Here is a quick experiment you can do:
Write a server that keeps receiving messages after establishing a connection
socket();
bind();
listen();
while (1) {
accept();
recv();
}
Write a client establishes a connection, takes cin inputs, and send a message to server whenever you hit return.
socket();
connect();
while (1) {
getline();
send();
}
Be careful that you NEVER call close() in while loop on either side. Now, if you unplug your cable AFTER you've established a connection, send a message, reconnect again, and send another message, you will find both messages on the server side.
What you will NEVER observe is that you receive the second message before the first one. You either lose them all, or receive them in order.
Now let me explain why it behaves like this. This is the state diagram of a TCP session.
https://dl.dropbox.com/u/17011409/TCP_State.png
You can see clearly that until you explicitly call close(), the connection will always be in established state. That's expected behavior of TCP. Establishing TCP connection is expensive, and keeping a session alive is good for performance. (That's partially how those TCP DOS works. Attackers keep establishing connections until server runs out of resources to keep TCP state information.)
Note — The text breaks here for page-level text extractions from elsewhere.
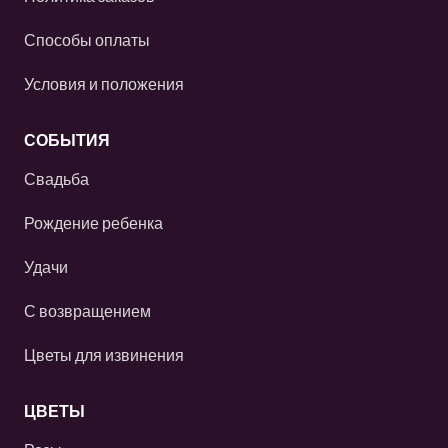
Способы оплаты
Условия и положения
СОБЫТИЯ
Свадьба
Рождение ребенка
Удачи
С возвращением
Цветы для извинения
ЦВЕТЫ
In this state, your send() will be delegated to kernel for actual sending. TCP guarantees in-order, reliable delivery, but network can lose packets at any time. So TCP HAVE TO buffer your packets, and keep trying. There are algorithms to throttle this retry, but it's buffered for quite a very long time before it declares failure. The default time out to assume a packet loss is 3 seconds in Linux. But after a loss, TCP will retry. Then try again after certain seconds. The fact you unplugged your cable is just the same situation as a packet loss along the way to the destination. Once you plug in your cable again, a retry succeeds, and TCP will start sending remaining messages in order.
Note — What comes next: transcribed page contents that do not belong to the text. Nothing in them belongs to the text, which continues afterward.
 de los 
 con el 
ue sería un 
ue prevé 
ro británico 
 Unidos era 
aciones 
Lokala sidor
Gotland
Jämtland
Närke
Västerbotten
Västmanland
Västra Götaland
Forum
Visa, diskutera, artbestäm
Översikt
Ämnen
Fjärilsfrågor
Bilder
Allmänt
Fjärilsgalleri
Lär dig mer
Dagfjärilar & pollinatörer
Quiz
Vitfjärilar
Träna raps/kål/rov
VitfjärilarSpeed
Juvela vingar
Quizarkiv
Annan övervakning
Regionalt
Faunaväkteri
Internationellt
I know I must have failed to explain it thoroughly. You really need to know the details of TCP to reason about this behavior. It's required for the properties TCP is giving you. And it's not acceptable to expose internal implementations to programmer. (How about a send call that sometimes returns within milliseconds, and sometimes returns after 10 seconds? I bet no one will want this performance bomb in their code. The point of having a TCP library is exactly to hide this ugly nature of networks.) In fact, you even need to understand multiple RFCs and algorithms of how TCP realize in-order reliable delivery over a lossy network. Congestion control comes into the play of how long the buffer will be there as well. Wikipedia is a good starting point, but it's a full semester's undergraduate course if you really want to understand the details.
With a zero flags argument, send() is equivalent to write(2). And it will write your data on file descriptor (stores in kernel space to deliver).
You have to use other types of flag: MSG_CONFIRM may help you.